A revolução através dos olhos de Jorge Monteiro, estudante de Direito na UC da turma de 74, que envolve um cão dentro da sala de aula, um cerco à sede da PIDE e o “frenesim nas ruas de Coimbra”.
A 25 de abril de 1974, a rádio deu o sinal e o povo saiu às ruas. História começava a ser feita na cidade de Lisboa, que acabou por se estender pelo resto do país. A “Revolução dos Cravos” em Coimbra, contada por uma pessoa que, ainda hoje, transborda os valores de abril: Jorge Gouveia Monteiro, antigo vereador da CDU e atual presidente da associação Gatos Urbanos.
Jorge tinha 18 anos, era caloiro na Faculdade de Direito da Universidade de Coimbra quando se deu o 25 de abril. “Não sabia que ia acontecer” contou-me, prosseguindo a explicação do que encontrou na faculdade: “a faculdade estava um pandemónio e a malta estava toda eufórica, principalmente os alunos vindos de Moçambique, sentiam que era o fim da guerra”.
Nessa mesma manhã não houve aulas, mas segundo Jorge, um professor (associado às ideias do regime) fez questão de ficar dentro da sala de aula durante uma hora.
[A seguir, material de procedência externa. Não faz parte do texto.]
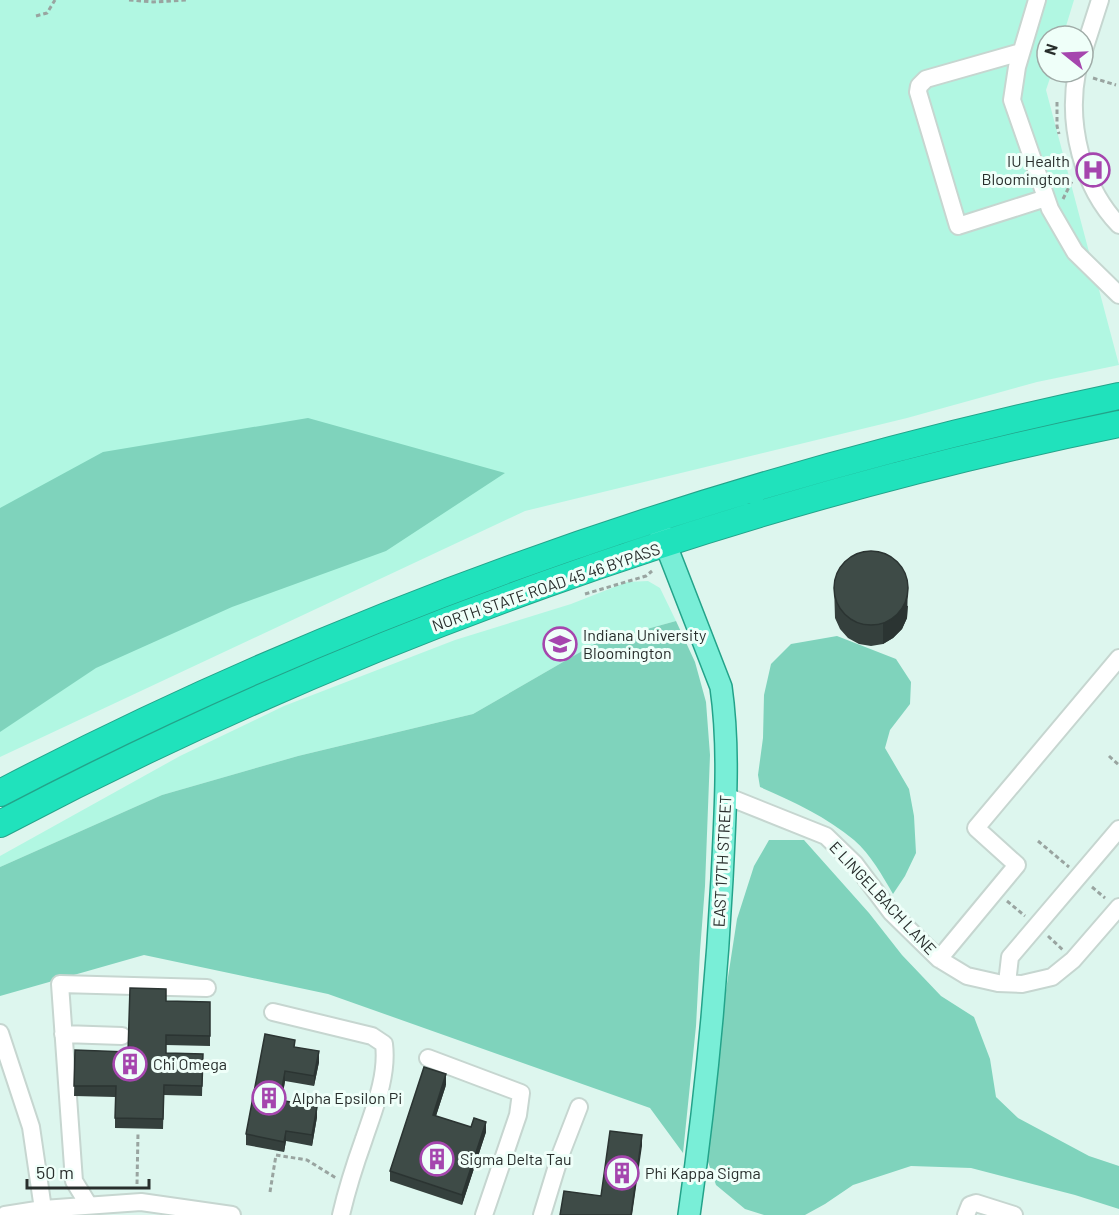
<svg xmlns="http://www.w3.org/2000/svg" width="1119" height="1215" font-family="Barlow,sans-serif">
  <style>
    .built { fill: #ddf6ee; fill-rule: evenodd }
    .green { fill: #b1f7e2 }
    .forest { fill: #7fd3bc }
    .lines { fill: none; stroke-linecap: round; stroke-linejoin: round }
    .minor-casing { stroke: #c6d6d0; stroke-width: 20 }
    .major-casing { stroke: #23a38a; stroke-width: 24 }
    .highway-casing { stroke: #23a38a; stroke-width: 28 }
    .path { stroke: #99a4a0; stroke-width: 3; stroke-dasharray: 4.5 3; stroke-linecap: butt }
    .minor { stroke: #fff; stroke-width: 16 }
    .major { stroke: #79eed7; stroke-width: 21 }
    .highway { stroke: #20e2bc; stroke-width: 26 }
    .wall { fill: #35403d }
    .shaded-wall { fill: #2b3432 }
    .building { fill: #3e4b47; stroke: #2b3432; stroke-width: 1.5 }
    .labels { text-anchor: middle; stroke-width: 6; stroke-linejoin: round; paint-order: stroke }
    .poi-label { font-size: 16px; fill: #282e2c; stroke: #effff9; text-anchor: start }
    .street-label { font-size: 16px; fill: #282e2c; stroke: #effff9 }
  </style>
  <rect width="100%" height="100%" fill="#effff9"/>
  <!-- built -->
  <path class="built" d="M0,0H1119V1215H0ZM1047,36H1083V72H1047Z"/>
  <!-- green -->
  <path class="green" d="M0,0H1074L1063,36H1047V72H1052L1046,90L1119,365L1037,382L907,418L525,511L0,757Z
    M648,581L660,588L676,621L596,643L473,714L298,756L162,795L0,867V856L180,756L284,706L455,640L571,604L627,582Z"/>
  <!-- forest -->
  <path class="forest" d="M308,418L505,473L386,551L232,607L96,668L0,732V508L103,452Z
    M676,621L695,662L706,702L710,755L705,886L700,951L696,1026L683,1153L650,1108L328,994L144,955L0,996V867L162,795L298,756L473,714L596,643Z
    M837,636L896,659L911,682L910,704L890,730L885,748L909,789L914,816L916,853L905,876L893,894C882,875 871,855 854,840C827,817 792,801 760,787L758,775L763,738L764,695L771,664L791,644Z
    M769,840H804L869,913L902,955L941,996L974,1017L990,1059L996,1097L1018,1118L1089,1156L1119,1166V1209L1075,1195L971,1168L911,1166L853,1185L825,1204L805,1215H764L745,1209L716,1185L705,1153L724,1003L737,919L754,866Z"/>
  <g class="lines">
    <defs>
      <path id="minor" d="M1037,0L1017,67L1012,100L1050,209L1075,252L1119,295
        M1021,52L926,79L919,86L918,92L958,226L1046,198
        M1083,53L1100,0
        M1077,72C1067,124 1082,187 1119,225
        M726,796L826,836L855,864L891,912L939,959L967,976L998,983L1022,984L1052,977L1073,960L1119,907
        M939,959L1017,865L976,828L1119,658
        M1007,983L1010,957L1119,829
        M273,1012L372,1036L384,1044C388,1076 374,1109 364,1139C355,1164 347,1189 341,1215
        M0,1033L31,1127L43,1209
        M63,1034L122,1036
        M428,1058L521,1093L518,1115L484,1215
        M88,1204L74,1181L60,984L207,988
        M5,1215L43,1209L141,1202L232,1215
        M542,1215L560,1156L579,1107
        M966,1215L970,1205L976,1203L1014,1215"/>
      <path id="major" d="M660,530L721,687C730,750 725,815 722,879C716,992 705,1103 689,1215"/>
      <path id="highway" d="M0,793C352,609 730,478 1119,396
        M0,824C351,639 730,503 1119,424"/>
    </defs>
    <!-- minor casing -->
    <use href="#minor" class="minor-casing"/>
    <!-- major casing -->
    <use href="#major" class="major-casing"/>
    <!-- highway casing -->
    <use href="#highway" class="highway-casing"/>
    <!-- path -->
    <path class="path" d="M129,0L153,2L187,0
      M36,16L47,13L55,0
      M1093,78L1116,85
      M1057,102V126L1059,134
      M1063,199L1072,181
      M585,594L646,576L652,571
      M1109,756L1119,765
      M1038,841L1069,867
      M1092,887L1105,898
      M1007,901L1025,916
      M1048,936L1063,950
      M137,1184L138,1133
      M270,1192L276,1155L307,1160L336,1178"/>
    <!-- minor -->
    <use href="#minor" class="minor"/>
    <!-- major -->
    <use href="#major" class="major"/>
    <!-- highway -->
    <use href="#highway" class="highway"/>
  </g>
  <!-- wall -->
  <path class="wall" d="M834,585L908,606L907,618L902,629L893,638L883,644L871,646L859,644L848,638L840,629L835,618Z
    M166,1001L210,1002V1046L166,1045V1053L203,1054L202,1096L164,1095L163,1129L115,1128V1097L74,1096L75,1050L128,1052Z
    M295,1047L319,1062L314,1086L285,1081L282,1100L317,1117L312,1146L286,1141L284,1152L246,1145V1134Z
    M446,1085L436,1116L486,1132L462,1205L390,1181V1171Z"/>
  <!-- shaded-wall -->
  <path class="shaded-wall" d="M908,586L907,618L902,629L893,638L883,644V623Z
    M319,1051V1062L314,1086V1076Z
    M285,1071V1081L280,1110V1100Z
    M446,1074V1085L433,1125V1115Z
    M317,1107V1117L312,1146V1135Z
    M486,1122V1132L462,1205V1195Z
    M286,1131V1141L284,1152V1142Z
    M642,1135V1146L632,1215H631Z"/>
  <!-- building -->
  <path class="building" d="M834 588a37 37 0 1 1 74 0a37 37 0 1 1-74 0Z
    M130,988L166,989V1001L210,1002V1036L166,1035V1053L203,1054L202,1086L164,1085L163,1119L115,1118L116,1086H74L75,1050L128,1052Z
    M265,1034L295,1040L294,1047L319,1051L314,1076L285,1071L280,1100L317,1107L312,1135L286,1131L284,1142L246,1134Z
    M424,1067L446,1074L433,1115L471,1127L474,1118L486,1122L462,1195L390,1171Z
    M610,1131L642,1135L631,1215H560L564,1191L601,1196Z"/>
  <!-- icons -->
  <defs>
    <symbol id="hospital-ring" viewBox="-11 -11 22 22"><circle r="9.5" fill="#effff9" stroke="#a546ae" stroke-width="1.5"/><path d="M-5-5h3v3.5h4V-5h3V5h-3V1.5h-4V5h-3Z" fill="#a546ae"/></symbol>
    <symbol id="university-ring" viewBox="-11 -11 22 22"><circle r="9.5" fill="#effff9" stroke="#a546ae" stroke-width="1.5"/><path d="M0-5L7-2L0 1L-7-2ZM-4 1L0 2.5L4 1V4Q0 6-4 4Z" fill="#a546ae"/></symbol>
    <symbol id="building-ring" viewBox="-11 -11 22 22"><circle r="9.5" fill="#effff9" stroke="#a546ae" stroke-width="1.5"/><path d="M-4-6H4V6H1V3H-1V6H-4ZM-2.5-4.3h1.7v1.8h-1.7ZM.8-4.3h1.7v1.8H.8ZM-2.5-1h1.7V.8h-1.7ZM.8-1h1.7V.8H.8Z" fill="#a546ae"/></symbol>
  </defs>
  <g fill-rule="evenodd">
    <use href="#hospital-ring" x="1074" y="151" width="38" height="38"/>
    <use href="#university-ring" x="541" y="625" width="38" height="38"/>
    <use href="#building-ring" x="111" y="1045" width="38" height="38"/>
    <use href="#building-ring" x="250" y="1079" width="38" height="38"/>
    <use href="#building-ring" x="418" y="1140" width="38" height="38"/>
    <use href="#building-ring" x="603" y="1154" width="38" height="38"/>
  </g>
  <g class="labels">
    <!-- poi labels -->
    <g class="poi-label">
      <text x="1070" y="167" text-anchor="end">IU Health<tspan x="1070" dy="18">Bloomington</tspan></text>
      <text x="583" y="641">Indiana University<tspan x="583" dy="18">Bloomington</tspan></text>
      <text x="153" y="1070">Chi Omega</text>
      <text x="292" y="1104">Alpha Epsilon Pi</text>
      <text x="460" y="1165">Sigma Delta Tau</text>
      <text x="645" y="1179">Phi Kappa Sigma</text>
    </g>
    <!-- street labels -->
    <g class="street-label">
      <text transform="translate(546 587) rotate(-19)" y="6">NORTH STATE ROAD 45 46 BYPASS</text>
      <text transform="translate(722 861) rotate(-87)" y="6">EAST 17TH STREET</text>
      <text transform="translate(883 898) rotate(47)" y="6">E LINGELBACH LANE</text>
    </g>
  </g>
  <!-- north arrow -->
  <g transform="translate(1065 54) rotate(288)"><circle r="28" fill="#effff9" stroke="#9faba7" stroke-width="1.5"/>
  <path d="M0-4.5L10 22L0 15L-10 22Z" fill="#a546ae"/>
  <text y="-9" font-size="16" font-weight="bold" text-anchor="middle" fill="#282e2c">N</text>
  </g>
  <!-- scale -->
  <path d="M27 1179v9h122v-9" fill="none" stroke="#282e2c" stroke-width="3"/>
  <text x="36" y="1179" font-size="18" fill="#282e2c" stroke="#effff9" stroke-width="4.5" paint-order="stroke">50 m</text>
</svg>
Os alunos responderam a isto, colocando um pastor alemão dentro da sala, uma forma de dizer, como Jorge explica “dá a aula ao cão, a nós não dás”.
Não havendo aulas, Jorge foi para casa tentar ouvir a BBC junto da família, “estava tudo ouriçado, a tentar perceber o que se estava a passar” conta-me entre sorrisos, depressa entenderam que “seria para pôr fim ao regime”. Os dias seguintes deram lugar ao cerco da sede da PIDE, na rua Antero Quintal em Coimbra, “estavam milhares de pessoas para garantir que esses “gajos” eram presos”.
Relembrou que durante a revolução existiam pessoas que “não saíram da toca” porque “gostavam de Salazar”, mas outras que saíram e fingiram apoiar a revolução, Jorge lembrou uma canção da altura ao declarar: “cravo vermelho ao peito a todos ficam bem, sobretudo dá jeito a certos filhos da mãe”.
“Andávamos com os pés no ar” foi a expressão que usou, “queríamos saber tudo”, dizendo que foi um momento inexplicável e de muita curiosidade pelas ruas de Coimbra.
O antes e o depois
Falou-me de como era a sociedade antes da revolução, nomeadamente os liceus que “eram só de rapazes ou de raparigas”, um ambiente muito “controlado e repressivo” e uma educação “restrita”.
Jorge sente-se sortudo por ter tido um pai professor na faculdade naquela altura, porque estava a par de muitos alunos que tinham sido presos ou enviados para a guerra, dessa forma, conseguiu “proteger” o filho, para este não ser muito vocal contra as ideias do regime.
Escolheu o “ser enviado para a guerra” como a pior consequência, porque os alunos “nem podiam acabar o curso e iam ajudar uma causa na qual não acreditavam”, porém, este tipo de castigo também teve um lado bom, porque “esses jovens levaram as novas ideias para dentro do exército”.
O depois da revolução foi explicado por Jorge, com uma citação de Sérgio Godinho: “Só quer a vida cheia, quem tive a vida parada”, afirmando que Coimbra foi “das primeiras revoluções” depois da de Lisboa. Resumiu o ambiente na altura como “inexplicável”, existia um “frenesim nas ruas de Coimbra”, relembrando as primeiras eleições “havia uma fila de 600 metros para votar”.
Jorge Monteiro também participou nas “campanhas de alfabetização”, que tinham como objetivo ensinar a ler e a escrever pelo país inteiro.
O agora
“Há de haver sempre aquilo que eu chamo, as hienas” comentando o resultado das últimas eleições. Jorge Monteiro pensa que este resultado foi fruto de uma “contestação e insatisfação das pessoas” e que conhece “suficientemente bem o povo da nossa terra” que a liberdade conquistada em 1974 não será posta em causa.
Vai haver sempre pessoas que acham que antigamente é que era bom e que o lugar da mulher é em casa”, mas pensar que se pode voltar a isso, na opinião de Jorge “é uma loucura”.
Por fim, realçou a importância de transmitir os valores de abril às gerações futuras e que “falar com as pessoas mais velhas” sobre a revolução pode contribuir para uma noção maior do que é a liberdade e do que foi preciso fazer para conquistá-la.